» **Given request**
Rewrite the lines of the entries below as a JSON list of strings, one string per line and no strings for blank lines. Leave the pictures out of the answer.

(Source data)
***
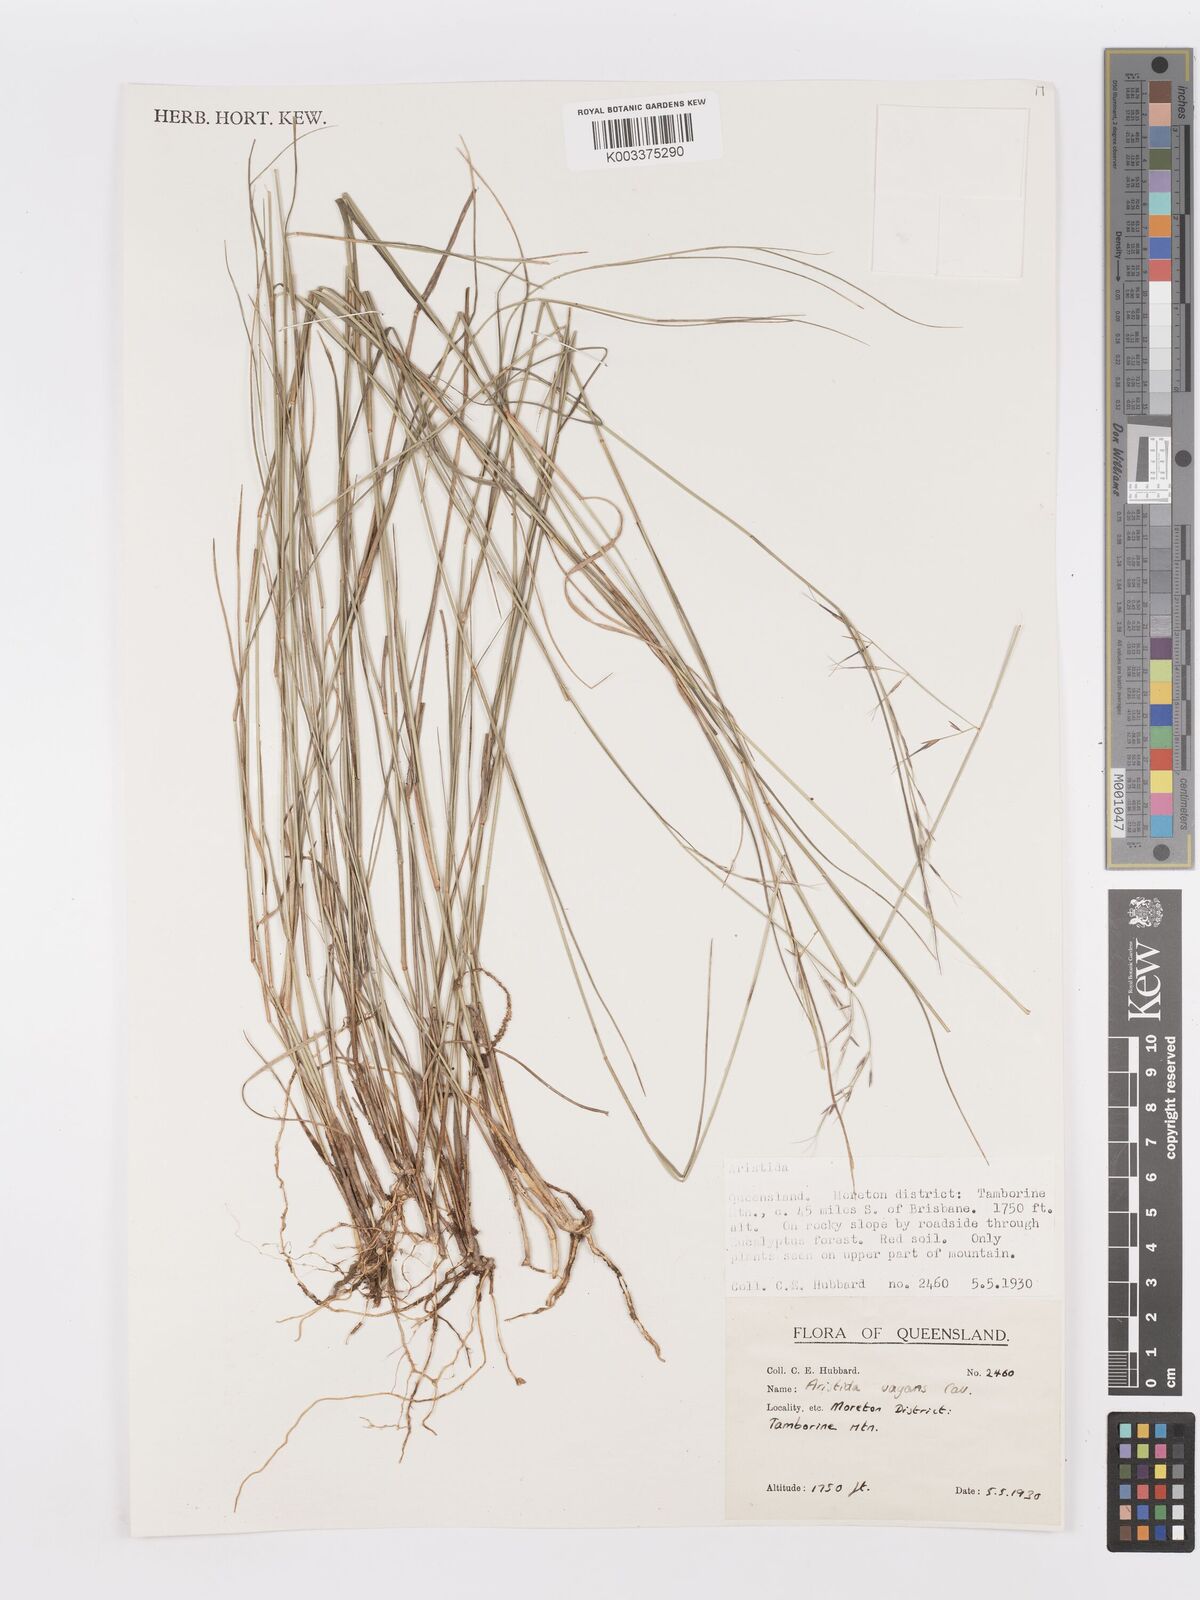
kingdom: Plantae
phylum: Tracheophyta
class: Liliopsida
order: Poales
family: Poaceae
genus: Aristida
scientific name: Aristida vagans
***
» **Task result**
[
  "kingdom: Plantae",
  "phylum: Tracheophyta",
  "class: Liliopsida",
  "order: Poales",
  "family: Poaceae",
  "genus: Aristida",
  "scientific name: Aristida vagans"
]